Unlimited printing isn’t sustainable

Unlimited printing isnt sustainable

Danielle Zukowski

Grand Valley State University is known as one of the most sustainable universities in the nation. Lakers appear on nearly every list for being environmentally friendly.

At many campus dining locations and academic buildings, there are bins for compost, recyclable plastics and paper. However, there are still many significant sources of waste that could be altered to continue making the university the greenest school it could be. One example is printing.

Through talks with friends from many different universities, it’s become apparent how fantastic the printing policies are here. Free and unlimited printing? Sounds great. We can print as much as we want at no cost. For students such as myself, it is extremely valuable academically to have a printed copy of notes, assignments and readings. GVSU gives us the unquestioned ability to print resources as we see fit. However, if it intends to be green, is this really the best policy?

On www.gvsu.edu/sustainability, the Office of Sustainability Practices lists the current efforts to minimize waste of paper. For instance, double-sided printing is automatically selected in most computer labs. In addition, if teachers use Blackboard to post class materials, they can reduce paper handouts. These are great steps, but student accountability and printing policies contribute to further enhancing these efforts.

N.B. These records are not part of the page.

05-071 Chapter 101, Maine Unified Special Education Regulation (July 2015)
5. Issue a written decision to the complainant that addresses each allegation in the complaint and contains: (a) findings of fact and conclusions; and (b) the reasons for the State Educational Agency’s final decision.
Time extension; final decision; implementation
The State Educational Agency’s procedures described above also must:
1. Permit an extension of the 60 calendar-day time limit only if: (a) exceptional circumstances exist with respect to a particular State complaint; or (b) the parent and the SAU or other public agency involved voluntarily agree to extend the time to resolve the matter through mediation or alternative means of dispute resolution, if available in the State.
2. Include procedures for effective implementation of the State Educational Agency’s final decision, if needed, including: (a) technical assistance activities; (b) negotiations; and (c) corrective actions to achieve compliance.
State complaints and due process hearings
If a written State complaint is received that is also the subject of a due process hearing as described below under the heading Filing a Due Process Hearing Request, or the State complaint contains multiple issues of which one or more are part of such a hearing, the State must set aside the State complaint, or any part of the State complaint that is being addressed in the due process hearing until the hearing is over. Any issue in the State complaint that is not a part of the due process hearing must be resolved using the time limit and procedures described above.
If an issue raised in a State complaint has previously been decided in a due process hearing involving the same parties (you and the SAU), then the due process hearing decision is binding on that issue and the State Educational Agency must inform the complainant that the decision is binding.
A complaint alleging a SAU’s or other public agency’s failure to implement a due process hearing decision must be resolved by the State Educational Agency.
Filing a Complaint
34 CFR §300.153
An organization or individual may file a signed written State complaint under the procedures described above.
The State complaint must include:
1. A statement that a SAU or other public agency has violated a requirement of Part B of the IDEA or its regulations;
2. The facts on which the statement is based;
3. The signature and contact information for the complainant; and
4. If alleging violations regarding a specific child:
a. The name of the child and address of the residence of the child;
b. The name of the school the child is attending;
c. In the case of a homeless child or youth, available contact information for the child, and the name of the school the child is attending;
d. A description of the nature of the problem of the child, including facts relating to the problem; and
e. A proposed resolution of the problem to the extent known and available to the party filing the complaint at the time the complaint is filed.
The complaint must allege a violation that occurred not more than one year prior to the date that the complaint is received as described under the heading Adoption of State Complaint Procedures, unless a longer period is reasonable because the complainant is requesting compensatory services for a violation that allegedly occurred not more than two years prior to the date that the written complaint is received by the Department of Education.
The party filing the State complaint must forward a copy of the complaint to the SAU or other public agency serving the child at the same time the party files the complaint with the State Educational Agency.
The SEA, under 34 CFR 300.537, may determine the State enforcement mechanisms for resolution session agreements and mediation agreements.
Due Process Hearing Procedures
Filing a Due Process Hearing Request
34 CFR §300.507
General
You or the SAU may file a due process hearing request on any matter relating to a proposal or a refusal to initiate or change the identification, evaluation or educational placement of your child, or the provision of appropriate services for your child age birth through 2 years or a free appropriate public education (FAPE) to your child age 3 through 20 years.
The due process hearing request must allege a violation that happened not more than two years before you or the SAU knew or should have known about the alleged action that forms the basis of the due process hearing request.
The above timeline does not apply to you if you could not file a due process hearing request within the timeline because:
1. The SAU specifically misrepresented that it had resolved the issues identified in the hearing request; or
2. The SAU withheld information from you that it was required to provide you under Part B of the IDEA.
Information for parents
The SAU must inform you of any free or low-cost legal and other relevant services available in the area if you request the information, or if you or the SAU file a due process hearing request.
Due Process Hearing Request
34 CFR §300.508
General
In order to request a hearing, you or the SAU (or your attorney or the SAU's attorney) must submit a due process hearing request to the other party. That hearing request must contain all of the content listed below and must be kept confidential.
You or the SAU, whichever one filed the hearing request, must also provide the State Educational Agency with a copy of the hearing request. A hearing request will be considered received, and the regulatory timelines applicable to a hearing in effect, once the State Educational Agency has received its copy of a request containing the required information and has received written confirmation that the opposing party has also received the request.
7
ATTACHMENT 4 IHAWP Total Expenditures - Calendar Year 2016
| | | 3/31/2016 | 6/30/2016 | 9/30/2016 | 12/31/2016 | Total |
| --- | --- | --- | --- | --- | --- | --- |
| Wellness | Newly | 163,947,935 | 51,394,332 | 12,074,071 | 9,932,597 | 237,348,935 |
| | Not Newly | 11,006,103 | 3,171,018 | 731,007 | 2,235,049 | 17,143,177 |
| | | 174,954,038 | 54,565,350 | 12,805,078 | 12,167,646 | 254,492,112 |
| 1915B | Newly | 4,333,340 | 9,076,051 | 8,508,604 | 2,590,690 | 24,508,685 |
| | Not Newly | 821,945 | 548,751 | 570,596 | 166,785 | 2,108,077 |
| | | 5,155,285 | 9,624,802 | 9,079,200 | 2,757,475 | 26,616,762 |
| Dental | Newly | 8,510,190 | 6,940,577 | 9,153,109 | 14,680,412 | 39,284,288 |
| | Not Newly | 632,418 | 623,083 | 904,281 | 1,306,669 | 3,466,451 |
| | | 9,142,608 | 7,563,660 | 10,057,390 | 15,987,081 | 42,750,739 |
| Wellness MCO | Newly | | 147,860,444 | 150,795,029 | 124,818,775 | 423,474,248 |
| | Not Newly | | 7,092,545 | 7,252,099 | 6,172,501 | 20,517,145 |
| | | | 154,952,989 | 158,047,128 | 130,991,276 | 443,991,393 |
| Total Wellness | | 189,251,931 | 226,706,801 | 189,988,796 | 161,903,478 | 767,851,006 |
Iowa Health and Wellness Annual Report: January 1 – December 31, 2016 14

It is amazing that as poor college students struggling to pay rent, we don’t have to worry about paying to print academic materials, but we should not take this for granted. Before printing off materials, consider the necessity. Do you need to photocopy 100 pages of a textbook? Could you just take notes off the online resource? I personally hate online books, but that’s the only option for my statistics section. I read the online text and take paper notes.

In order for Blackboard to be an effective source of waste minimization, students must also use the tool. If teachers are posting academic materials electronically, use them electronically. Many lecture-based science classes post PowerPoints online prior to class. PowerPoint has an option to add notes if you want the lecture and your notes to be attached. Notes can also be taken on Microsoft Word or Google Drive.

There’s also the less-green option of following the PowerPoint either on a projector or on a laptop, tablet or cell phone, then taking notes by hand. It is most likely that these notes will be fewer pages than the PowerPoint, therefore saving paper. Another option if you decide to print a PowerPoint is to select three slides per page instead of printing whole pages and keep the default duplex printing.

As for university policy, although I appreciate that printing is free and unlimited in order to be both green and economical, perhaps some regulations should be considered. If there is some kind of cap, it could be helpful to encourage student accountability, reduce paper waste and cost less for the university.

Sometimes it is necessary to print longer documents, but maybe students should be required to go to the help desk if print jobs go over a certain number. Increasing sustainability efforts in regard to printing should be a student and faculty discussion. Collaboration is necessary to be even greener.